Monday, April 8, 2013

Visualizing a lot of FMO PIEDA numbers. A Preliminary look.

I've assisted in calculating some energy refinements using FMO2-MP2/PCM/6-31G(d) on top of a colleagues proposed trajectory calculated using PM6//MOZYME for part of the reaction step of Bacillus circulans xylanase. Two versions of this path was produced. One with constraints on some part of the structure (CON) and one without constraints (UCO). They are shown here

This FMO2 barrier is quite unrealistic, especially the unconstrained one so what is cause this large reaction barrier?

To investigate this, we are trying to run some PIEDA calculations to figure out which pairs are interacting strongly (and perhaps differently). PIEDA gives you an energy decomposition analysis of the individual pairs in an FMO calculation. So we get electrostatic contributions, exchange-repulsion, charge-transfer (and what is left), dispersion and solvation energy too.

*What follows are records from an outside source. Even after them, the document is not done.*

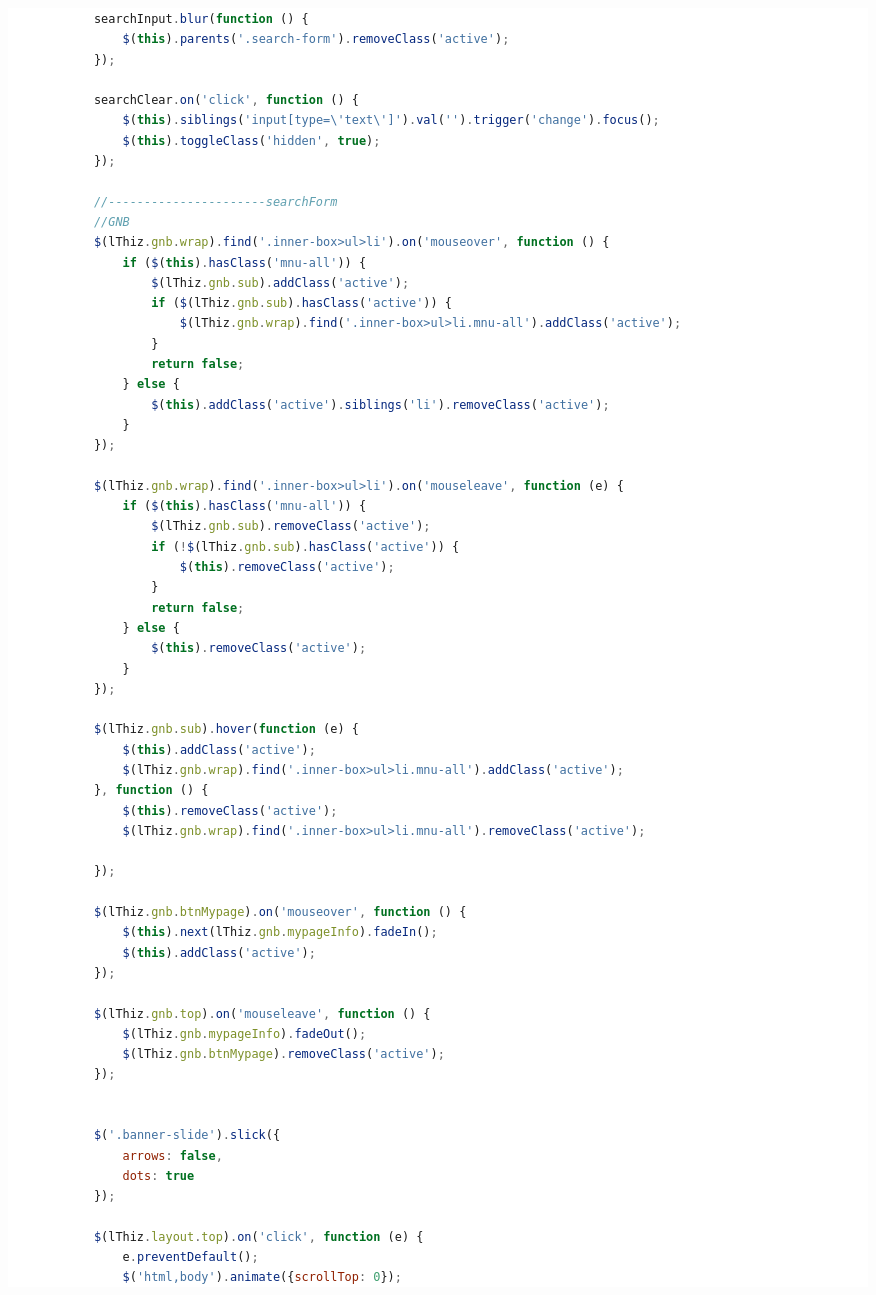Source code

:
 ```javascript
            searchInput.blur(function () {
                $(this).parents('.search-form').removeClass('active');
            });

            searchClear.on('click', function () {
                $(this).siblings('input[type=\'text\']').val('').trigger('change').focus();
                $(this).toggleClass('hidden', true);
            });

            //----------------------searchForm
            //GNB
            $(lThiz.gnb.wrap).find('.inner-box>ul>li').on('mouseover', function () {
                if ($(this).hasClass('mnu-all')) {
                    $(lThiz.gnb.sub).addClass('active');
                    if ($(lThiz.gnb.sub).hasClass('active')) {
                        $(lThiz.gnb.wrap).find('.inner-box>ul>li.mnu-all').addClass('active');
                    }
                    return false;
                } else {
                    $(this).addClass('active').siblings('li').removeClass('active');
                }
            });

            $(lThiz.gnb.wrap).find('.inner-box>ul>li').on('mouseleave', function (e) {
                if ($(this).hasClass('mnu-all')) {
                    $(lThiz.gnb.sub).removeClass('active');
                    if (!$(lThiz.gnb.sub).hasClass('active')) {
                        $(this).removeClass('active');
                    }
                    return false;
                } else {
                    $(this).removeClass('active');
                }
            });

            $(lThiz.gnb.sub).hover(function (e) {
                $(this).addClass('active');
                $(lThiz.gnb.wrap).find('.inner-box>ul>li.mnu-all').addClass('active');
            }, function () {
                $(this).removeClass('active');
                $(lThiz.gnb.wrap).find('.inner-box>ul>li.mnu-all').removeClass('active');

            });

            $(lThiz.gnb.btnMypage).on('mouseover', function () {
                $(this).next(lThiz.gnb.mypageInfo).fadeIn();
                $(this).addClass('active');
            });

            $(lThiz.gnb.top).on('mouseleave', function () {
                $(lThiz.gnb.mypageInfo).fadeOut();
                $(lThiz.gnb.btnMypage).removeClass('active');
            });


            $('.banner-slide').slick({
                arrows: false,
                dots: true
            });

            $(lThiz.layout.top).on('click', function (e) {
                e.preventDefault();
                $('html,body').animate({scrollTop: 0});
```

The BCX-system we are looking at currently has 302 fragments (a total of 3172 atoms) which is actually the whole protein and its substrate. That means you get 45451 unique pairs and each pair is decomposed into five different terms giving you a wonderful 227255 numbers you have to visualize somehow. I haven't really figured out how to do this in a nice way, so instead I will plot the the total interaction energies between each unique pair of fragment for snapshot 2 and 3 for the blue curve (UCO) in the above graph.

I discovered the problem ... the fragmentation was not exactly the same along the entire UCO path which of course will make everything break down. Back to the drawing board then. What gave it away? Look here at the difference in pair-energies between frame 0 and frame 5 (click to see it in its full size - hell even that does not justify it)

So there it is. An unrealistic result can be your own fault no matter how hard you actually try to convince yourself that you used the same scripts for both runs.